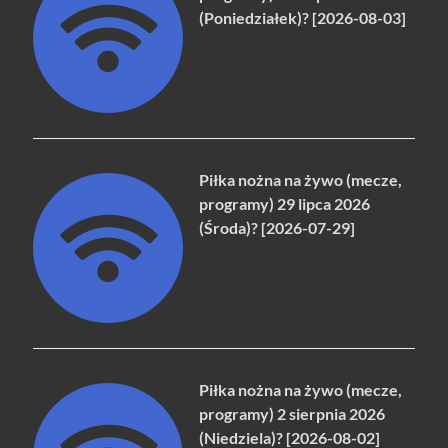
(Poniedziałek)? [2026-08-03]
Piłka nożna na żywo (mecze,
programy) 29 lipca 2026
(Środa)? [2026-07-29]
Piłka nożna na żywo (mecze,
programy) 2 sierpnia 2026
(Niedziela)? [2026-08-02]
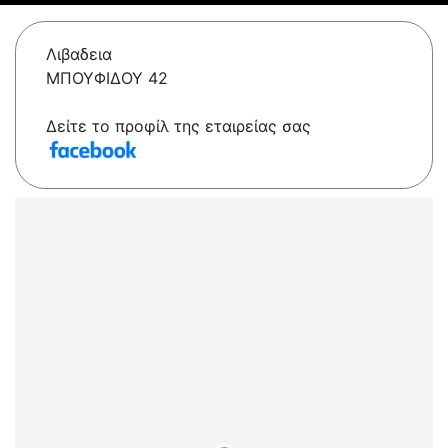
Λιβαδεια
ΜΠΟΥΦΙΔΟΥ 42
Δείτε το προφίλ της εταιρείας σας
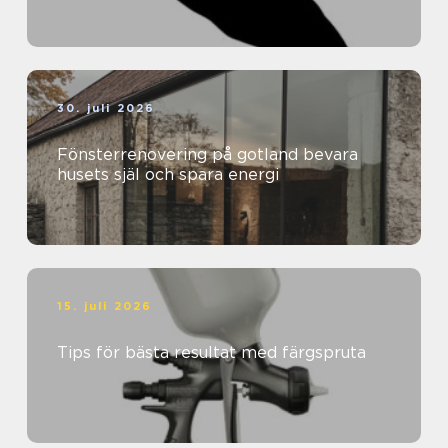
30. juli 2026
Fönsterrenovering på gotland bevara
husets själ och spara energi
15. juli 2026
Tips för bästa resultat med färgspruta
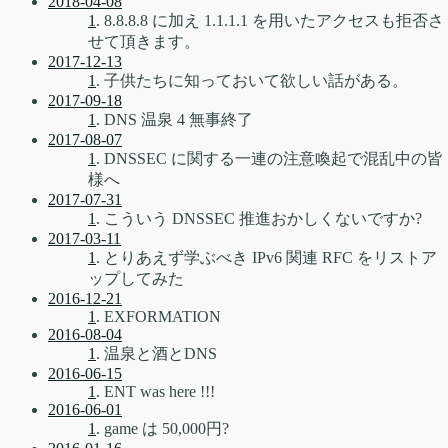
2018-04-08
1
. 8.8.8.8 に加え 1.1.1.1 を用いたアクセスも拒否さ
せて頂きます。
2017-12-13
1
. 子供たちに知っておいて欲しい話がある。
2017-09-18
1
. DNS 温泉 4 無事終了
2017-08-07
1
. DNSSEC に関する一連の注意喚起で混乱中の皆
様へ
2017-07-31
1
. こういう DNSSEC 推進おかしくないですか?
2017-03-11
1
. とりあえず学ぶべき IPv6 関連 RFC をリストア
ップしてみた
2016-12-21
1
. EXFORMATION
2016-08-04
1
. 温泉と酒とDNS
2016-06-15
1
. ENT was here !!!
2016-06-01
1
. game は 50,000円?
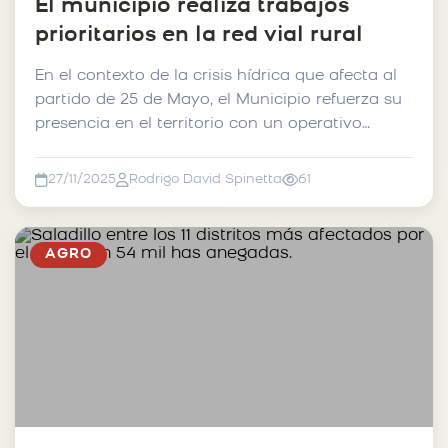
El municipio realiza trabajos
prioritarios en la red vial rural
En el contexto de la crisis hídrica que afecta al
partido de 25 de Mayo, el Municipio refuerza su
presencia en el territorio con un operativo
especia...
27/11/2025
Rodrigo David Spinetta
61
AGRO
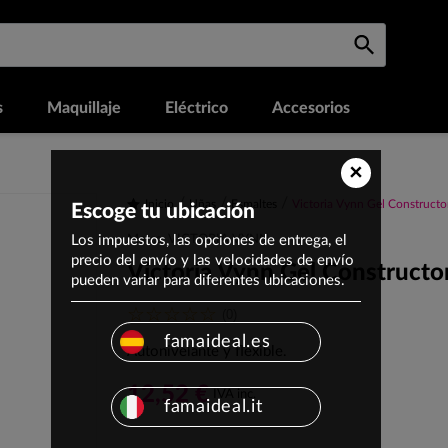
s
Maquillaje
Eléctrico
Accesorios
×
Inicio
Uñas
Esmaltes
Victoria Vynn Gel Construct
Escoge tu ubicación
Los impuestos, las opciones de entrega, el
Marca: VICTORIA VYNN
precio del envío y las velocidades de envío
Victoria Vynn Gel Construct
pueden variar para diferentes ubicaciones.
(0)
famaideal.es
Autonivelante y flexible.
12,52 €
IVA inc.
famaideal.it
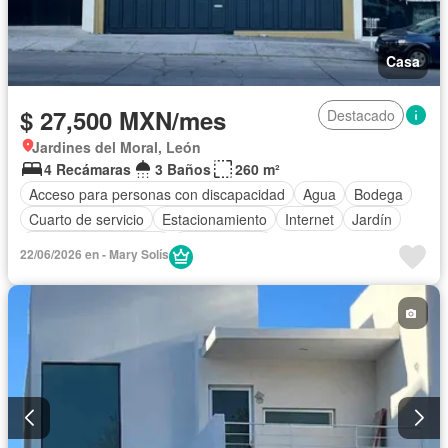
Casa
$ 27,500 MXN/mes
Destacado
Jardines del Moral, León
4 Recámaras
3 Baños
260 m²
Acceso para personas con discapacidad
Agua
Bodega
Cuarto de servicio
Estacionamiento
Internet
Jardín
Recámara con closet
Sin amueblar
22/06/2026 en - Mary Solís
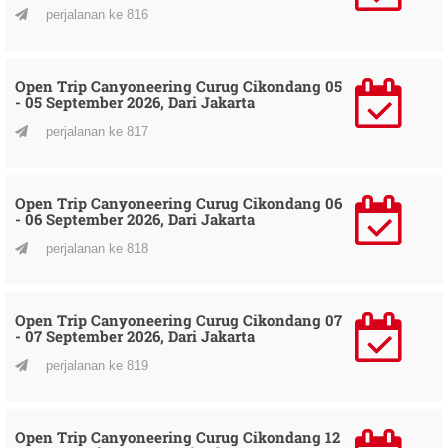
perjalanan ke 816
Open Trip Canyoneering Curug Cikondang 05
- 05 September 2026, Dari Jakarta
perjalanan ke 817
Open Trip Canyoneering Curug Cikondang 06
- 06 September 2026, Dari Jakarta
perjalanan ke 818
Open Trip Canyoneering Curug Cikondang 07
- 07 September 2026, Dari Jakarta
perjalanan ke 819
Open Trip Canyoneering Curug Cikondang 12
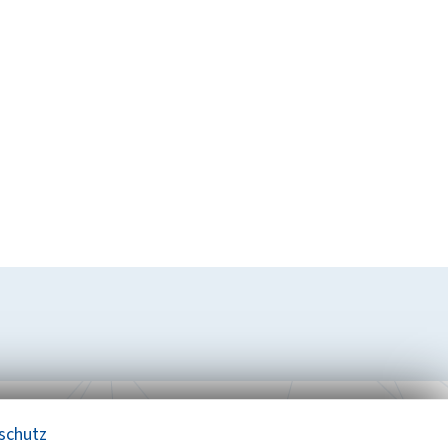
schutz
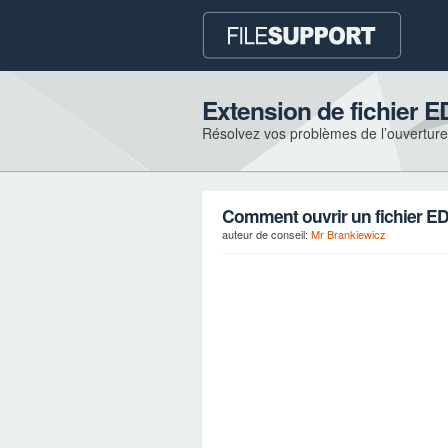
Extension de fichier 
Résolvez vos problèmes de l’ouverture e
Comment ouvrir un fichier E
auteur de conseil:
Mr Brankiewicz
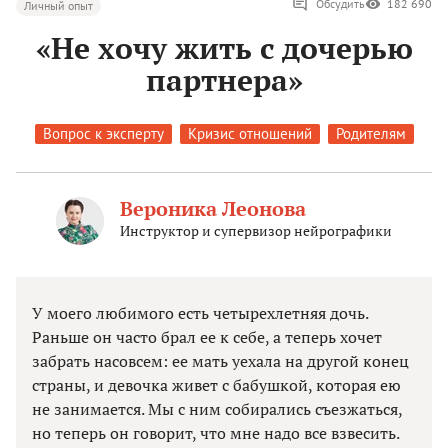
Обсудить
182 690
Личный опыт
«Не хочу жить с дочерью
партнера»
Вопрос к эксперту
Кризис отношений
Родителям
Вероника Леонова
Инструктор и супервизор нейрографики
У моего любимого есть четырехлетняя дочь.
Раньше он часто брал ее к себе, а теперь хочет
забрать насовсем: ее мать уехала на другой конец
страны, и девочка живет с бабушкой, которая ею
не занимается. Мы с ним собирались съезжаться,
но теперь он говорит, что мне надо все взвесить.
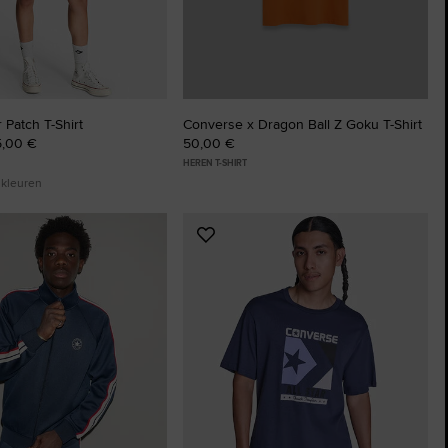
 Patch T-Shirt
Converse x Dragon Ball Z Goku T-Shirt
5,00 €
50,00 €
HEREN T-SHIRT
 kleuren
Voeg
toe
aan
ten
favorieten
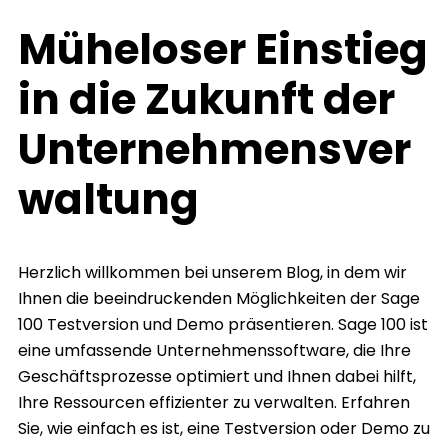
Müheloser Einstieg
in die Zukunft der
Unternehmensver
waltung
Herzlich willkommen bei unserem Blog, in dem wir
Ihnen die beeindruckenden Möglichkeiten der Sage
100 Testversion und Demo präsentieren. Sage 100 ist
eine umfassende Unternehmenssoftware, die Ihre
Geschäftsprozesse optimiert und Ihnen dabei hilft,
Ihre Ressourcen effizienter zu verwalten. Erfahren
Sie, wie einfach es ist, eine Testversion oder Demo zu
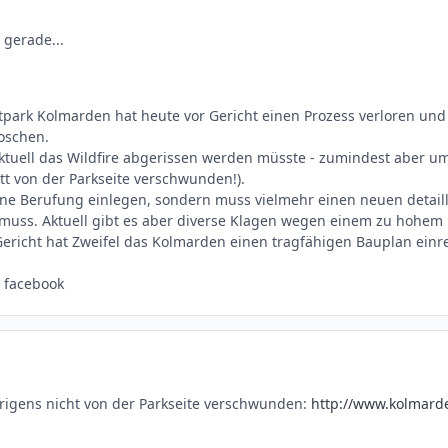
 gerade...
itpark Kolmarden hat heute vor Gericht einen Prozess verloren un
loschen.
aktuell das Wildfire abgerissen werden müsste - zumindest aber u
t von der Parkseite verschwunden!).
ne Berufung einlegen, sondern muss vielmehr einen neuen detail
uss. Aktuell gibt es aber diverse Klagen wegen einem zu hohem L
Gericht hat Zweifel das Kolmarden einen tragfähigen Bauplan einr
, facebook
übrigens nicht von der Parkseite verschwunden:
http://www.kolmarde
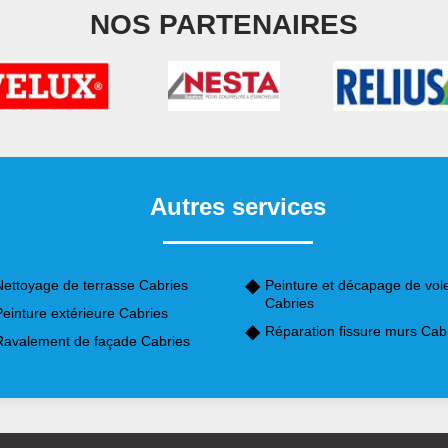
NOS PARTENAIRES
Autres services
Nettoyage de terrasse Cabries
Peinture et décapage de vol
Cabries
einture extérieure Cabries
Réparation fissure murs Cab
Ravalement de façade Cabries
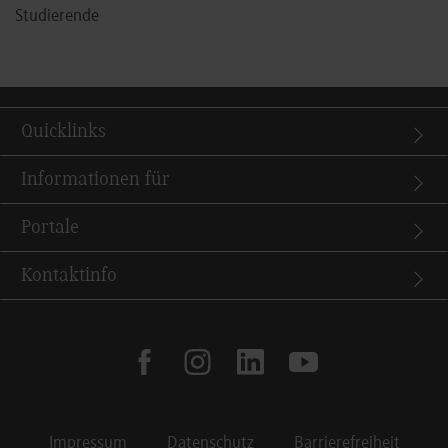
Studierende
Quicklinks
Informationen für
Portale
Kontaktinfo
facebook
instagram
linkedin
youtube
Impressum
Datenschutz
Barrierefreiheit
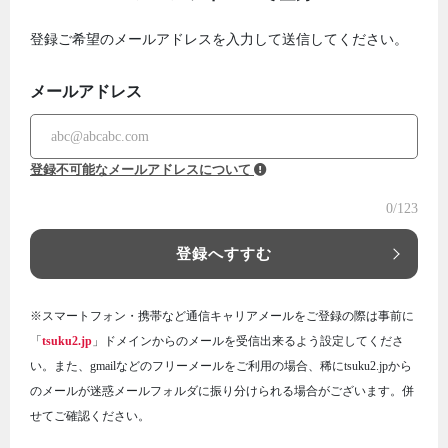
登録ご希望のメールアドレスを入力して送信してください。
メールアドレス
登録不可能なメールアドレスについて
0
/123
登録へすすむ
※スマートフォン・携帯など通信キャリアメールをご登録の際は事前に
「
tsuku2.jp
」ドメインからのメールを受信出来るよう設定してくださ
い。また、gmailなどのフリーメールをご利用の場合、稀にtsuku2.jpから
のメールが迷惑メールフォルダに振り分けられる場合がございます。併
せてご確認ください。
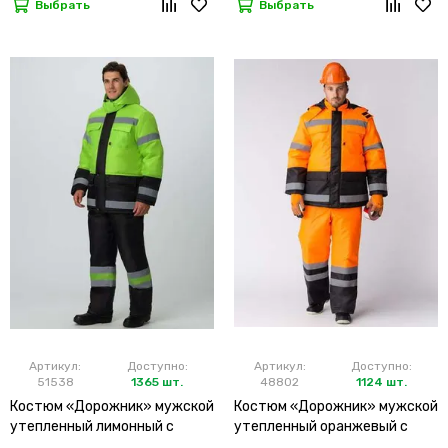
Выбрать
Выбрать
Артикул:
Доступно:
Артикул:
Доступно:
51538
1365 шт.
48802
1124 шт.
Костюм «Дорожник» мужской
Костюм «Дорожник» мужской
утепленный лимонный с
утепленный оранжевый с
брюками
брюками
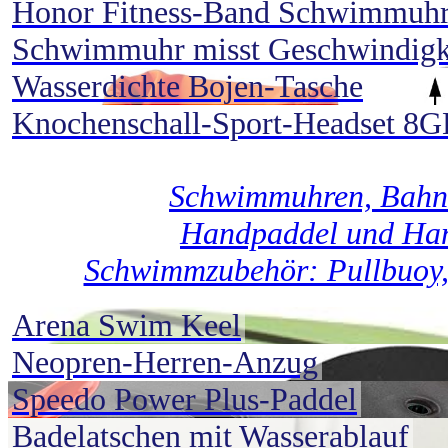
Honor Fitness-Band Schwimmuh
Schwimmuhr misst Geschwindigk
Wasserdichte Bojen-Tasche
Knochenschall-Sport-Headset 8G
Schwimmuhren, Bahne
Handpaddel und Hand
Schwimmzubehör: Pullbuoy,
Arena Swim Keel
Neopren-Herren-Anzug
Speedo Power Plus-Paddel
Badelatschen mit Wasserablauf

What to produce. Copy word for word the lines between the line holding "Extension de fichier" and the line holding "Sie, wie einfach", inclusive, leaving out the pictures.

Answer to the problem.
Extension de fichier 
Résolvez vos problèmes de l’ouverture e
Comment ouvrir un fichier E
auteur de conseil:
Mr Brankiewicz
Обсудить
182 690
Личный опыт
«Не хочу жить с дочерью
партнера»
Вопрос к эксперту
Кризис отношений
Родителям
Вероника Леонова
Инструктор и супервизор нейрографики
У моего любимого есть четырехлетняя дочь.
Раньше он часто брал ее к себе, а теперь хочет
забрать насовсем: ее мать уехала на другой конец
страны, и девочка живет с бабушкой, которая ею
не занимается. Мы с ним собирались съезжаться,
но теперь он говорит, что мне надо все взвесить.
 Patch T-Shirt
Converse x Dragon Ball Z Goku T-Shirt
5,00 €
50,00 €
HEREN T-SHIRT
 kleuren
Voeg
toe
aan
ten
favorieten
Müheloser Einstieg
in die Zukunft der
Unternehmensver
waltung
Herzlich willkommen bei unserem Blog, in dem wir
Ihnen die beeindruckenden Möglichkeiten der Sage
100 Testversion und Demo präsentieren. Sage 100 ist
eine umfassende Unternehmenssoftware, die Ihre
Geschäftsprozesse optimiert und Ihnen dabei hilft,
Ihre Ressourcen effizienter zu verwalten. Erfahren
Sie, wie einfach es ist, eine Testversion oder Demo zu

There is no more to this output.